Phase one

In this phase, a multicast receiver expresses its interest in receiving traffic destined for a multicast group. Typically, the receiver does this using IGMP or MLD, but other mechanisms may also serve this purpose. One of the receiver’s local routers is elected as the DR for that subnet. When the expression of interest is received, the DR sends a PIM join message toward the RP for that multicast group. This join message is known as a (*,G) join because it joins group G for all sources to that group. The (*,G) join travels hop-by-hop toward the RP for the group, and in each router it passes through, the multicast tree state for group G is instantiated. Eventually the (*,G) join either reaches the RP or reaches a router that already has (*,G) join state for that group. When many receivers join the group, their join messages converge on the RP and form a distribution tree for group G that is rooted at the RP. This is known as the RP tree and is also known as the shared tree because it is shared by all sources sending to that group. Join messages are resent periodically, as long as the receiver remains in the group. When all receivers on a leaf-network leave the group, the DR sends a PIM (*,G) prune message toward the RP for that multicast group. However, if the prune message is not sent for any reason, the state eventually times out.

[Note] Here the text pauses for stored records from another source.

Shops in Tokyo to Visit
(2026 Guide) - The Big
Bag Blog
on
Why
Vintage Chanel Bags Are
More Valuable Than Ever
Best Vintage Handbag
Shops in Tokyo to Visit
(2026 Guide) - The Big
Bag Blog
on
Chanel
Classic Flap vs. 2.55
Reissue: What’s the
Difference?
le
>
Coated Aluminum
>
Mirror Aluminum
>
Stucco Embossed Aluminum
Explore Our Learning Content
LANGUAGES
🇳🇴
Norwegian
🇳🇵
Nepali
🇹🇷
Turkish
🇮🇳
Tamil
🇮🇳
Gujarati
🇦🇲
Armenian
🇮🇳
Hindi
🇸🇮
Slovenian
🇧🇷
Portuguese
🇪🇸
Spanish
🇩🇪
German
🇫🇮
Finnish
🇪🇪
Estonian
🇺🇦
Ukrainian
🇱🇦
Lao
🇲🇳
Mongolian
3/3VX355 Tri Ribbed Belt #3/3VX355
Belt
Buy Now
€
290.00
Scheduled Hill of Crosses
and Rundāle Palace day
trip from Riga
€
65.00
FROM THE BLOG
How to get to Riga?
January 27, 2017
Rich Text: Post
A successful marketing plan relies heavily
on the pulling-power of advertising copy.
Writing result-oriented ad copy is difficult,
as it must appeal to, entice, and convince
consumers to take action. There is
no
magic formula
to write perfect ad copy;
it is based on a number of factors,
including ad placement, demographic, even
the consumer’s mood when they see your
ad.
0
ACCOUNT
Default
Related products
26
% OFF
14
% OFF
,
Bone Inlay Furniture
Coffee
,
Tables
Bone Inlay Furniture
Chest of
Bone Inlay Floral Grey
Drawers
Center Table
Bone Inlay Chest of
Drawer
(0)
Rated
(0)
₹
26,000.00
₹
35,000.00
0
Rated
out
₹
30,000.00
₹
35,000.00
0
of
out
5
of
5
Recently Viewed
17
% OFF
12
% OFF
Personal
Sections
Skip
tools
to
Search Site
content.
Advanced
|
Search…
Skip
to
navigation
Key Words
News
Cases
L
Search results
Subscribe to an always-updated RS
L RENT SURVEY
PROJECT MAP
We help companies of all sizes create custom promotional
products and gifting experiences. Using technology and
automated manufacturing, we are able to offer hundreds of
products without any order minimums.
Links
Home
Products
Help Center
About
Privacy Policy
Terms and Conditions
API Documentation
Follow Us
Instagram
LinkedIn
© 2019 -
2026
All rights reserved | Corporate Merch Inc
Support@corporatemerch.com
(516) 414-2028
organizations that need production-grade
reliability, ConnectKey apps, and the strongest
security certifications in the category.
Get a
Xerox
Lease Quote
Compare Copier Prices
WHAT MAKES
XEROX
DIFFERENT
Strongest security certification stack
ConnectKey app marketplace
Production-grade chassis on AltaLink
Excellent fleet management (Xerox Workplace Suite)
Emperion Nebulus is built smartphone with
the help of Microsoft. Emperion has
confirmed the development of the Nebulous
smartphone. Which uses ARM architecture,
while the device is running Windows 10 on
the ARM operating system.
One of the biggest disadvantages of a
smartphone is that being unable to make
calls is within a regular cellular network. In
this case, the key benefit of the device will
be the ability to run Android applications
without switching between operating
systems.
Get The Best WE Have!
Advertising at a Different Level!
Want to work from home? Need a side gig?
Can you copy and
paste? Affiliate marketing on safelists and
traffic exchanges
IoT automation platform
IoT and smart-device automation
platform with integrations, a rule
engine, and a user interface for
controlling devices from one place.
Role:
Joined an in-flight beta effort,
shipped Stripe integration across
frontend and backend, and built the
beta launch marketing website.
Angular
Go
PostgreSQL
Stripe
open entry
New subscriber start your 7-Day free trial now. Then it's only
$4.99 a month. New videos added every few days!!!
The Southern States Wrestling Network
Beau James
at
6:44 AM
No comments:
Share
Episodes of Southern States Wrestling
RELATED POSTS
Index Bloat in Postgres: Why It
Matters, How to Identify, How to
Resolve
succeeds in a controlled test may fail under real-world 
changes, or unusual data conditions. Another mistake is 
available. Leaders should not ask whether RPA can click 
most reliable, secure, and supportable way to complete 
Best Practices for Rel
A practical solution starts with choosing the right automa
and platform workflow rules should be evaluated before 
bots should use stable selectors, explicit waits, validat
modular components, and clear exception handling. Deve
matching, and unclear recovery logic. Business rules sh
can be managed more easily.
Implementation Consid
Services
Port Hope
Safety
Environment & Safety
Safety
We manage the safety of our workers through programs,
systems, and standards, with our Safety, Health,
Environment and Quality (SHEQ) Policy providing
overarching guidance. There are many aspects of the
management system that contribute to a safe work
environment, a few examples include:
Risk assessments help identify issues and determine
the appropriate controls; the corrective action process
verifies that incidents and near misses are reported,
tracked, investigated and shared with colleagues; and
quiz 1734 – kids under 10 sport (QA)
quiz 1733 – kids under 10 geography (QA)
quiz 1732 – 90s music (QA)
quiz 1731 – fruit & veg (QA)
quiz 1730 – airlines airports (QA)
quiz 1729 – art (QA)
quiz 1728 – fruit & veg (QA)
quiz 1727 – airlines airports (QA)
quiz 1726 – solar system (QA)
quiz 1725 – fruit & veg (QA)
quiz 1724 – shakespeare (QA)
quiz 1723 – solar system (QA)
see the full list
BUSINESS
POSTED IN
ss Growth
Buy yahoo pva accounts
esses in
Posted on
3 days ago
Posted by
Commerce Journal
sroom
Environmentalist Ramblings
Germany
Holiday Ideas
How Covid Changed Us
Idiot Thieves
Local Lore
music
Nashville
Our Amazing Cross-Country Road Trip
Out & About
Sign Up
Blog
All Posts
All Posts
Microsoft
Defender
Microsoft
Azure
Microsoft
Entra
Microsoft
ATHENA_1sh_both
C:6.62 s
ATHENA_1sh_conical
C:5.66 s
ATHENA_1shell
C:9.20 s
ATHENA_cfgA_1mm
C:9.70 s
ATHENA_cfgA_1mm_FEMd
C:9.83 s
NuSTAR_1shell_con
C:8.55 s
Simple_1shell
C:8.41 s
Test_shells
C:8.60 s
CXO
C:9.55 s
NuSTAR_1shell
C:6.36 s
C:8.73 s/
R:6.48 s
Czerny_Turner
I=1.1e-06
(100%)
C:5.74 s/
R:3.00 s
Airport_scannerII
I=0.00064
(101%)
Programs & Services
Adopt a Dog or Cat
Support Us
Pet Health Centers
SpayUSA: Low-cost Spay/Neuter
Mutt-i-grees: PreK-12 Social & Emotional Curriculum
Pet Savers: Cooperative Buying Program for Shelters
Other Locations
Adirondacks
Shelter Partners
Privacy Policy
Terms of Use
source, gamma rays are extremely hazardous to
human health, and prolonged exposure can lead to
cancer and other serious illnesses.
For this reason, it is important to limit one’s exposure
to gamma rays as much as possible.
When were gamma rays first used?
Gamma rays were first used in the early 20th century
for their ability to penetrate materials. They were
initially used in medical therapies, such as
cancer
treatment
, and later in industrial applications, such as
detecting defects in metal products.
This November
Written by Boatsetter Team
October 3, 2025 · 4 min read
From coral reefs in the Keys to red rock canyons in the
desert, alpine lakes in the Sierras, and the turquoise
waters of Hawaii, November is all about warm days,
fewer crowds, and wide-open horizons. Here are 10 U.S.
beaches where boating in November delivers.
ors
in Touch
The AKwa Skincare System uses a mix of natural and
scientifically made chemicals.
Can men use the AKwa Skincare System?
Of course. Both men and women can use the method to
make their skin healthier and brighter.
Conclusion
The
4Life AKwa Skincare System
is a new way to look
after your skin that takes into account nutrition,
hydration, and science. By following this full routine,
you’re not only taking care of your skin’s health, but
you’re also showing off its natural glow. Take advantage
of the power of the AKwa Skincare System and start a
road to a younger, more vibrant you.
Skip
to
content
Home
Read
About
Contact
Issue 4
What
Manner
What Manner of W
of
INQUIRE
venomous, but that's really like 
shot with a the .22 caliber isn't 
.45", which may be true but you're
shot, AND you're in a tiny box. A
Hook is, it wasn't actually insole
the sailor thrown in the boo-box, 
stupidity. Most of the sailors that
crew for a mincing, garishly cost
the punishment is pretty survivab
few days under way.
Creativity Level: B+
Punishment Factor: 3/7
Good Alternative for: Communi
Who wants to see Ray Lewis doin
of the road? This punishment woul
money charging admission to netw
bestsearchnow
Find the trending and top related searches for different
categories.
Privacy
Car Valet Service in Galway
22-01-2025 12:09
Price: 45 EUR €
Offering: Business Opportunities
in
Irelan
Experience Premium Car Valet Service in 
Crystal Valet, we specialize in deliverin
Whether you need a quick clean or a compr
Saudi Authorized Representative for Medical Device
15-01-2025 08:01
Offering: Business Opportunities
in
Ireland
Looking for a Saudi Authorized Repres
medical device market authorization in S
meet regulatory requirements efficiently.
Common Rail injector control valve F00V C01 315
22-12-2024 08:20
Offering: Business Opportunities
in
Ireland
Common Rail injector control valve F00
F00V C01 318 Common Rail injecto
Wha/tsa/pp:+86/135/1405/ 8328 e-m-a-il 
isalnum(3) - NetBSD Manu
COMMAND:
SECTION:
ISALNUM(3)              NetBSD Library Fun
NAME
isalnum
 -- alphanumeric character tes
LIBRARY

A multicast data sender starts sending data destined for a multicast group. The sender’s local router (the DR) takes those data packets, unicast-encapsulates them, and sends them directly to the RP. The RP receives these encapsulated data packets, removes the encapsulation, and forwards them onto the shared tree. The packets then follow the (*,G) multicast tree state in the routers on the RP tree, being replicated wherever the RP tree branches, and eventually reaching all the receivers for that multicast group. The process of encapsulating data packets to the RP is called registering, and the encapsulation packets are known as PIM register packets.

At the end of phase one, multicast traffic is flowing encapsulated to the RP, and then natively over the RP tree to the multicast receivers.